Nonconservative Nutrient
A compound or ion that is needed by autotrophs for primary productivity and that changes in the concentration with biological activity.
Ocean
(1) The great body of saline water that covers 70.78% of the surface of Earth. (2) One of its promary subdivisions, bounded by continents, the equator, and other imaginary lines.
Oceanography
The science of the ocean.

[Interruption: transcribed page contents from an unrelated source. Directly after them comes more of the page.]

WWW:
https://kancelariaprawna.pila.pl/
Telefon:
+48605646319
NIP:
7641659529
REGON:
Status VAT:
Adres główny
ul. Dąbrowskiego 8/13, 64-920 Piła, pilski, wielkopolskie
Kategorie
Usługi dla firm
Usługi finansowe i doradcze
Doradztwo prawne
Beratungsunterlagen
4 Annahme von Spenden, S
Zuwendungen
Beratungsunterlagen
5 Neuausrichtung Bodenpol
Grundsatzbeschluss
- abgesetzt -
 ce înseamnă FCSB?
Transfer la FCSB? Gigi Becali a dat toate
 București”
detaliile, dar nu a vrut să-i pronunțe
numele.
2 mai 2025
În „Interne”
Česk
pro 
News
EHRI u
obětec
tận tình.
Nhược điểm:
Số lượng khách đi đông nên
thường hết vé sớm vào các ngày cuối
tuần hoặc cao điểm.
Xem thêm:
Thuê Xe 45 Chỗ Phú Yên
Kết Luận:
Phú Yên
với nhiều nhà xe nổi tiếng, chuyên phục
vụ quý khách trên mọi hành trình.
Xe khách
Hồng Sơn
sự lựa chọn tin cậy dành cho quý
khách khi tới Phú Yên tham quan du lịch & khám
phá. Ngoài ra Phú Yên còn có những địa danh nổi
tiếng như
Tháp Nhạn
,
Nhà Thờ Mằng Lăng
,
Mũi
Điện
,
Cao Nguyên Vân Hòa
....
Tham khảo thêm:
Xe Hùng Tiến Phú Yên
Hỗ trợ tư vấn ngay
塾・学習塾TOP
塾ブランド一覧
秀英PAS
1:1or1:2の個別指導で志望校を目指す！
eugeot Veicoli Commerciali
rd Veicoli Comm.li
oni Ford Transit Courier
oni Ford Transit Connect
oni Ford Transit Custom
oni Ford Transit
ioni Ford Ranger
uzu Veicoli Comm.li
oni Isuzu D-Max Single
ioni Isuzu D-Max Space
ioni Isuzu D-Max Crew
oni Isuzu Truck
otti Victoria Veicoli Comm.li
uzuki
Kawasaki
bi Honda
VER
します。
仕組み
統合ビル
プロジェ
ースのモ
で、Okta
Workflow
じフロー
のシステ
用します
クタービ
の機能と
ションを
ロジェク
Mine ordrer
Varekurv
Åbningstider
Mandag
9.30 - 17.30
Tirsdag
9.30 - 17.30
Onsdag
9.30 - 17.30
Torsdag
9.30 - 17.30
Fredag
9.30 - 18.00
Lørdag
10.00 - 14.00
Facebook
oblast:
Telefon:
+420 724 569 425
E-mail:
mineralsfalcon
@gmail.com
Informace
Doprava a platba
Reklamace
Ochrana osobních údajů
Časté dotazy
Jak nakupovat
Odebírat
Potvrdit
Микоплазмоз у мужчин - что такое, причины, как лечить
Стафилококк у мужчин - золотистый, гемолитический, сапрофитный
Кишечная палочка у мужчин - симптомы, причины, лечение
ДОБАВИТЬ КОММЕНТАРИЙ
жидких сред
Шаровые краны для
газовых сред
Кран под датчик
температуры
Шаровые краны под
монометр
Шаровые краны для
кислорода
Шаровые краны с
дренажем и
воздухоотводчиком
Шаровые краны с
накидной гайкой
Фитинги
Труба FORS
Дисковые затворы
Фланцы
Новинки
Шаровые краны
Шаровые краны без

See also Marine Science.
Outgassing
The volcanic venting of volatile substances.
Oxygen Revolution
The time span, from about 2 billion years to 400 million years ago, during which photosynthetic autotrophs changed the composition of the Earth's atmosphere to its current oxygen-rich mixture.
Photon
The smallest unit of light energy.
Planet
A smaller, usually nonluminous body orbiting a star.
Protostar
A tightly condensed knot of material that has not yet attained fusion temperature.
Science
A systematic way of asking questions about the natural world and testing the answers to those questions.
Scientific Method
The orderly process by which theories explaining the operation of the natural world are verified or rejected.
Solar Nebula
The diffuse cloud of dust and gas from which the solar system originated.
Solar System
The sun together with the planets and other bodies that revolve around it.
Star
A massive sphere of incandescent gases powered by the conversion of hydrogen to helium and other heaver elements.
Supernova
The explosive collapse of a massive star.
Synoptic Sampling
Simultaneous sampling at many locations.
Theory
A general explanation of a characteristic of nature consistently supported by observation or experiment.
World Ocean
The great body of saline water that covers 70.78% of Earth's surface.